I’ll have no winding sheet. No head stone. This
Mud will be my coffin and my grave. No
Mourners. No funeral wreath. Just some whiz
Bangs, broken duck boards, spattered blood. And so
I sink. My helmet is my pillow. My
Comrades’ bones have made my casket. This place
Is my marker. I didn’t want to die,
But no one does. It is not a disgrace
To die. But this, to be cast in a sea
Of wretched corpses, arms outstretched, legs bent,
Eyes wide open to the dirt. It haunts me
To think of us, all of us, all who went
Down with me when the earth rose up and poured
Our trench back down on us as the world roared.
 
 
Passendale Litany

And none of us here will get a casket
Our deaths were too many, and we eclipse
Respectful repose with our stark wretched
Corpses. We don’t even rate a basket
For our troubles: our blood spills, our bone slips
From our flesh and disappears. We can’t stretch

Our hands to claim our selves. We cannot stretch
Who will not move again. So we lie, casket-
Less, heaped upon this blood soaked ground that slips
And turns to blood soaked mud. No eclipse
Could seem so dark as this. No rough basket
Of butchered offal seems quite so wretched

As our poor butchered selves. We lay, wretched
And rotting, here and there in heaps that stretch
Across the dead fields that once filled basket
And barrow with green harvests. A casket,
Or rather caskets, for us would eclipse
The surreal beauty of nature that slips

Almost unnoticed, to edge with cowslips
And clover, where it can, we dead wretched
Men who lie just as we are here. Eclipse
That, funeral wreath and coffin stand. No stretch
Of artificial grief could. Nor casket
Nor hearse, either. Nor black ribboned basket

Of laurel, yew and boxwood.
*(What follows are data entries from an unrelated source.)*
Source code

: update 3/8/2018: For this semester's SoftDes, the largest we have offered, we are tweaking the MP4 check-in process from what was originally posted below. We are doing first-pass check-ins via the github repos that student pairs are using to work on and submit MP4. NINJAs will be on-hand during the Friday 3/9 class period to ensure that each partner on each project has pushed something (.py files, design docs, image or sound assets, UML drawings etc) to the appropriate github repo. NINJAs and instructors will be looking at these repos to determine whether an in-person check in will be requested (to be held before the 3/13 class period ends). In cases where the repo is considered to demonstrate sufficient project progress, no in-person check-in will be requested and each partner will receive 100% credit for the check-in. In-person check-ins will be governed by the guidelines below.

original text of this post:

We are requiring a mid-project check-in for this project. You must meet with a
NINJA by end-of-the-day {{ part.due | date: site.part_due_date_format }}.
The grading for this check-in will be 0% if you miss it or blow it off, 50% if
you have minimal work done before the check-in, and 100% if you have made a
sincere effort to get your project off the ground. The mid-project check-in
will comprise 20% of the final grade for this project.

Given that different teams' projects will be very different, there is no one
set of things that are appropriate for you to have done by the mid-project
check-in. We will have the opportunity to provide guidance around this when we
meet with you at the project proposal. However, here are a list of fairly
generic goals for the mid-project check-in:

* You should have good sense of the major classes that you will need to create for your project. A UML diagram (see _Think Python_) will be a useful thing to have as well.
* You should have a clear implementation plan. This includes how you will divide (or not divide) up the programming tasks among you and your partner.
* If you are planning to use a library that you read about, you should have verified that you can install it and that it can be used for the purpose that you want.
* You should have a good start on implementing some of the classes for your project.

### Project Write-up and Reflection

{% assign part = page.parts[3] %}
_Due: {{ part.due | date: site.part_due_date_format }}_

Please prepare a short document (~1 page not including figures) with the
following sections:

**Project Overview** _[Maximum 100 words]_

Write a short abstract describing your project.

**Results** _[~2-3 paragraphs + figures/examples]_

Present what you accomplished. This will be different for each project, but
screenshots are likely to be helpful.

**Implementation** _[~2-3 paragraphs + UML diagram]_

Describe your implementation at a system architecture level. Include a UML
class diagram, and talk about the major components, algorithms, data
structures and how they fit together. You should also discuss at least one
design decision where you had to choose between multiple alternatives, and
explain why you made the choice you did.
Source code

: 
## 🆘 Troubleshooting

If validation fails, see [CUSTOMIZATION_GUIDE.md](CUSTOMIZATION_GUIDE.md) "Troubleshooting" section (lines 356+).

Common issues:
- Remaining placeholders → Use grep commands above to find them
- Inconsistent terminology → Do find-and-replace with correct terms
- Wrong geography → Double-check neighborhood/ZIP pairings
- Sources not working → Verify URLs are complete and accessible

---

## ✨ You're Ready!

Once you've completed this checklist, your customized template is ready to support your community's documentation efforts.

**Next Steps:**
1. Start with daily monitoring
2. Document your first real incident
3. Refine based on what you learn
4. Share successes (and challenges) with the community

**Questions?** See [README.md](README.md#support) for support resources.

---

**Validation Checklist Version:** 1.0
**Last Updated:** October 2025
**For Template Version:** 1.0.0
Each basket
Would merely echo what we have here: slips
Of delicate green around a casket
Made for us out of all the world. Wretched
As we are, above us the stars stretch
And the moon shines, the sun has no eclipse

To dim its bright warmth, but rather eclipse
Comes from battle borne shrapnel shards–basket
Weave thin or thick as thieves that fly out, stretch
Across our resting place, and fall. Each slips
Its splintered point down in a wretched
Storm of shattered sharpened steel. No casket,

No grave will eclipse each burst shell that slips,
An egg from hell’s basket, on our wretched
Casket-free heads. We’re buried, stretch by stretch.